Express these items as a two-column CSV with the headers item_text and answer. Give one row per item, put each field in double quotes with line breaks replaced by spaces, and omit the pictures.

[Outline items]
◇ ◇ ◇ ◇ ◇ ◇ ◇

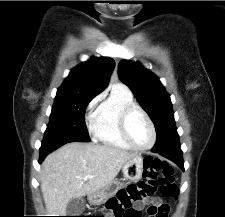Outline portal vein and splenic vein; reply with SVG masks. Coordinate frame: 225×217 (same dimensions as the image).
Segmentation results:
<instances>
[{"label":"portal vein and splenic vein","mask_w":225,"mask_h":217,"mask_svg":"<svg viewBox=\"0 0 225 217\" xmlns=\"http://www.w3.org/2000/svg\"><path fill=\"white\" fill-rule=\"evenodd\" d=\"M92 177H93V176L88 175V176L85 177V179L92 178Z\"/></svg>","instance_id":"18ae733b"}]
</instances>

◇ ◇ ◇ ◇ ◇ ◇ ◇

The reply -
item_text,answer
"Outline portal vein and splenic vein; reply with SVG masks. Coordinate frame: 225×217 (same dimensions as the image).","Segmentation results: <instances> [{""label"":""portal vein and splenic vein"",""mask_w"":225,""mask_h"":217,""mask_svg"":""<svg viewBox=\""0 0 225 217\"" xmlns=\""http://www.w3.org/2000/svg\""><path fill=\""white\"" fill-rule=\""evenodd\"" d=\""M92 177H93V176L88 175V176L85 177V179L92 178Z\""/></svg>"",""instance_id"":""18ae733b""}] </instances>"